Tüm bu hususlar birlikte değerlendiriliğinde,ürünlerdeki ayıbın derecesi, kullanıma uygunluk oranı, ürünlerin bir kısmının bu hali ile alınıp kullanılması ve bu nedenle uğranılan bir zarardan bahsedilmemesi nedeni ile hakkaniyete uygun olarak bakiye borçtan % 40 oranında tenzil ile davanın kısmen kabulüne karar vermek gerekmiş ve aşağıdaki hüküm kurulmuştur.
( Davacının dava dilekçesinin sonuç kısmında faiz talebi yazılı değil ise de, ilk sayfadaki talep özetinde alacağa faiz istedikleri yazılı olmakla faize de hükmedilmiştir.)

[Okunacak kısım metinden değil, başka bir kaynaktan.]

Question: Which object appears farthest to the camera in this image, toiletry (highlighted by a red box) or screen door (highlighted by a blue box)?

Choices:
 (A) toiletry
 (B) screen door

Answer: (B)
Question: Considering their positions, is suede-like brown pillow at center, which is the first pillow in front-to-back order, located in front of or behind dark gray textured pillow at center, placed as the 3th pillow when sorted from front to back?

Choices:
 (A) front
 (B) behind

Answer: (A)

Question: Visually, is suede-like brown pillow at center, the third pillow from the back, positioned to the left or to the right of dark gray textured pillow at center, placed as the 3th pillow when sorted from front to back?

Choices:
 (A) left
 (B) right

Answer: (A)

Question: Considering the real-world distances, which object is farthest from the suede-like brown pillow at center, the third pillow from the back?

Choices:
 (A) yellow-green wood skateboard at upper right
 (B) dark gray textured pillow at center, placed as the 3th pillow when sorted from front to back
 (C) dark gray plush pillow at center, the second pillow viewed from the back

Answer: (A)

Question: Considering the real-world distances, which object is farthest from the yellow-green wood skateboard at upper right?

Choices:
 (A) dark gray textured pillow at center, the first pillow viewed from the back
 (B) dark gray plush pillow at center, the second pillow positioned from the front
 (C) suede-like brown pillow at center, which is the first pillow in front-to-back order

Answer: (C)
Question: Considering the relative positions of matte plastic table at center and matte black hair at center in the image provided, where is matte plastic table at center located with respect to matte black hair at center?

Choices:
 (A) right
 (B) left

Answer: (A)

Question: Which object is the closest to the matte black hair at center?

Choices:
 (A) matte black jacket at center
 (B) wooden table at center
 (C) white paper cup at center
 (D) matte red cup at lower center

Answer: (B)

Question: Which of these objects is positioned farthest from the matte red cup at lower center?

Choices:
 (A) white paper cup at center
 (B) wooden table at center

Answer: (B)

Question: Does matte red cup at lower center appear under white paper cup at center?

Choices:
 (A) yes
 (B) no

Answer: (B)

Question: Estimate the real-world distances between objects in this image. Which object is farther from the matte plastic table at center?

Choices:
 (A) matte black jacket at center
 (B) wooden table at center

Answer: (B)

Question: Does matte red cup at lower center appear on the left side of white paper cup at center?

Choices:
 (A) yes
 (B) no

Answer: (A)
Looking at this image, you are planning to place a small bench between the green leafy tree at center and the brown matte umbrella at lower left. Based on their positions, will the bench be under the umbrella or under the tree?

H Ü K Ü M / Yukarıda açıklanan nedenlerle;
1-Davanın kısmen kabulüne, 2.603,39 TL nin davalıdan tahsili ile davacıya verilmesine, dava tarihinden itibaren avans faiz uygulanmasına, fazla ilişkin istemin reddine,
2-Alınması gereken 177,84-TL nispi karar ve ilam harcından peşin alınan 78,09 TL kısmından mahsubu ile bakiye 99,75 TL harcın davalıdan tahsili ile Hazineye GELİR KAYDINA,
3-Tarafların dava sonucundaki haklılık oranına ve harçtan davada kısmen de olsa haksız çıkan davalının sorumlu olması gerektiği prensibine göre yapılan oranlama uyarınca peşin harç ve başvuru harcı toplamı 116,39-TL, posta gideri 91,00 TL, bilirkişi ücreti 1.100,00 TL ki toplam 1.307,39 TL’nin 744,43-TL kısmının davalıdan alınıp, davacıya VERİLMESİNE,
4-Davacı yan davada kendini vekille temsil ettirmiş olmakla; karar tarihinde yürürlükte bulunan Avukatlık Asgari Ücret Tarifesine göre hesaplanan 2.180,00 TL nispi ücreti vekaletin davalıdan alınıp, davacıya VERİLMESİNE,
5-Davalı yan davada kendini vekille temsil ettirmiş olmakla; karar tarihinde yürürlükte bulunan Avukatlık Asgari Ücret Tarifesinnin 13/2 maddesine göre hesaplanan 1.968,72 TL ücreti vekaletin davacıdan alınıp, davalıya VERİLMESİNE,
6-HMK 120.maddesi gereğince; davacı yanca yatırılan gider avansının karar kesinleştiğinde davacıya İADESİNE,
Dair: Davacı vekilinin yüzüne karşı davalı vekilinin yokluğunda kesin olmak üzere karar verildi.